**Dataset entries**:
◆ ◆ ◆ ◆

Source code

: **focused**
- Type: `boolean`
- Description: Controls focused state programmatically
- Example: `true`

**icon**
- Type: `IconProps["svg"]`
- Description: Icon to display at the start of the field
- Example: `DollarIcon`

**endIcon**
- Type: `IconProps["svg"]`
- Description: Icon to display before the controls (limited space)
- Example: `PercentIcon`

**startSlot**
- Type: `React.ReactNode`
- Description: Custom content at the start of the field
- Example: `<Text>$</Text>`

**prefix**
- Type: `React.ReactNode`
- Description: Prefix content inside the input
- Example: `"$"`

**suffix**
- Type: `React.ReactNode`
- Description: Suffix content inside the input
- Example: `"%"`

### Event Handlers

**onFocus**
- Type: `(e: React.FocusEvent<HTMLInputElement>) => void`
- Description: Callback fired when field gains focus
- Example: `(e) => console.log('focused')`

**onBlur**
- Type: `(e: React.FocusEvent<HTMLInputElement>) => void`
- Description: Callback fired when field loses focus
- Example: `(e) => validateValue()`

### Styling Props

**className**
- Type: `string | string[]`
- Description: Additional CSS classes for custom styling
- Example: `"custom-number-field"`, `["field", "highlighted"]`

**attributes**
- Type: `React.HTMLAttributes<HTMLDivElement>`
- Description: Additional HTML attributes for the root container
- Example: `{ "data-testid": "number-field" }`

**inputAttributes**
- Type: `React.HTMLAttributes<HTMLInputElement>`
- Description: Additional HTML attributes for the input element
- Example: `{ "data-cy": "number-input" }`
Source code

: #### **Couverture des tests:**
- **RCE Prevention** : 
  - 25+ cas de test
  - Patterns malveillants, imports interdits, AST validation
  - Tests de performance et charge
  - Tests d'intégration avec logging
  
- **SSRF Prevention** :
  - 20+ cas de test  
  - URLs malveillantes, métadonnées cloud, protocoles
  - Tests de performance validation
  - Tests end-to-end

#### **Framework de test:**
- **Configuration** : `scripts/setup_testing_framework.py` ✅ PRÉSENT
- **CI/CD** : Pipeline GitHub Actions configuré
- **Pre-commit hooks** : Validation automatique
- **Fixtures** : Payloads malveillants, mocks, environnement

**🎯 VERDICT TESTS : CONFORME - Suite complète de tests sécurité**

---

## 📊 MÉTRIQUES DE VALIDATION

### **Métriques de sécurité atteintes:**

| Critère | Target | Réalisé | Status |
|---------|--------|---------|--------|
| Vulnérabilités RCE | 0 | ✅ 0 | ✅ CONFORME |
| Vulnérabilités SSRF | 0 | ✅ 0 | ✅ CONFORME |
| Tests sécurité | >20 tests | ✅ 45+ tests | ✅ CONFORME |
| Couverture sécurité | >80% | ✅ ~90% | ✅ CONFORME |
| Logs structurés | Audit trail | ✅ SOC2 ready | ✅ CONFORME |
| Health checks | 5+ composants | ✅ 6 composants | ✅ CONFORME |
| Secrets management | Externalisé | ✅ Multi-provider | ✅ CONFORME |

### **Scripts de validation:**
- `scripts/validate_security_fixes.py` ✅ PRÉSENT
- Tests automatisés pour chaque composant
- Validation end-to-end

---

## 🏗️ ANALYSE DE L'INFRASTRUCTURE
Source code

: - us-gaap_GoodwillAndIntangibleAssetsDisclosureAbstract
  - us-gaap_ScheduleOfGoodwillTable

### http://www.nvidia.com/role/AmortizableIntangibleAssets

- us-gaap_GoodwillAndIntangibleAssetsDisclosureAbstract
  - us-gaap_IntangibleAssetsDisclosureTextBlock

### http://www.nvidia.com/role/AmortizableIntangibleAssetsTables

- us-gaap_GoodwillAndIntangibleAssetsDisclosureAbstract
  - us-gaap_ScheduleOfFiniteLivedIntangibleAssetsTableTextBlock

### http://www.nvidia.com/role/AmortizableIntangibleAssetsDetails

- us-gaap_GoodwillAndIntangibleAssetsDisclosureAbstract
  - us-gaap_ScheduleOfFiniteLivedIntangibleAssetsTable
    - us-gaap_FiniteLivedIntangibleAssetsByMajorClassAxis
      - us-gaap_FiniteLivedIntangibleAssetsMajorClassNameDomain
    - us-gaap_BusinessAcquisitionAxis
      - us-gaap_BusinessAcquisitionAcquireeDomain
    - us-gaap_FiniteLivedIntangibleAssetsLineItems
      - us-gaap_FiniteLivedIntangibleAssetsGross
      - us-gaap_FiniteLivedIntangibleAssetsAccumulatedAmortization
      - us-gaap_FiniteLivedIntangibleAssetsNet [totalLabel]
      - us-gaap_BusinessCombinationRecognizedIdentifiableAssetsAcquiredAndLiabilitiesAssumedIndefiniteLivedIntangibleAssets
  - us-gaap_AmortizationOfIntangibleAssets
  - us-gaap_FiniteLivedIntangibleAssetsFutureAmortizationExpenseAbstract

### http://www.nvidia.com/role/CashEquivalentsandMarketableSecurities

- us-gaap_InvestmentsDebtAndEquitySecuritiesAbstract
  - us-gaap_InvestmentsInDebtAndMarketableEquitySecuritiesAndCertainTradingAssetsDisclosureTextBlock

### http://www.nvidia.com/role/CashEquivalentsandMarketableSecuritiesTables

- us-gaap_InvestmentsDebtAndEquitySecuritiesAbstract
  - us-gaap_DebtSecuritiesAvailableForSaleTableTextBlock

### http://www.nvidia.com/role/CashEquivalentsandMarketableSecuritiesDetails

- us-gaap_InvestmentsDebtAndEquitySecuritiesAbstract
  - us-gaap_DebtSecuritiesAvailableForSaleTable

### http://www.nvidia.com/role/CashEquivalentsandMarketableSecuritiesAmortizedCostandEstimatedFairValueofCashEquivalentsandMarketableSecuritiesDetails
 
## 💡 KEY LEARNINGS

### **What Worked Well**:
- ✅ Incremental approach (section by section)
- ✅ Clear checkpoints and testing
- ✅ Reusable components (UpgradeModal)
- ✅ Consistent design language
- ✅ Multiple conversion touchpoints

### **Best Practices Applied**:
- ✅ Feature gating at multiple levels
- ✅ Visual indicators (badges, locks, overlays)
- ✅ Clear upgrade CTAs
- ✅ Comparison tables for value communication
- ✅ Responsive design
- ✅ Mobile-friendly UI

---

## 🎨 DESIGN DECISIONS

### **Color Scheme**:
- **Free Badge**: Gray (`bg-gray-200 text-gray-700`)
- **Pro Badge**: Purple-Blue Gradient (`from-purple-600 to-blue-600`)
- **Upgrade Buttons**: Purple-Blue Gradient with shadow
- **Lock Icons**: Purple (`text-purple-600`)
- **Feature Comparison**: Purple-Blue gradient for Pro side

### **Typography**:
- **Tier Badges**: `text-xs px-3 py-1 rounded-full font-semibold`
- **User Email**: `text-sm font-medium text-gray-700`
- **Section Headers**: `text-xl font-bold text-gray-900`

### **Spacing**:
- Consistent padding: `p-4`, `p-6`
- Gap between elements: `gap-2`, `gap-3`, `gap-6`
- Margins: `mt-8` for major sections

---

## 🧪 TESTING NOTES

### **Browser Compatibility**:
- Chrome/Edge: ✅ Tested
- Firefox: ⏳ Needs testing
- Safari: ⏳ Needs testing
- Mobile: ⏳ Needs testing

◆ ◆ ◆ ◆

**Work instructions**: Among the entries above, how many lines include the word "Clear"? Reply with the number only.

**Written answer**: 2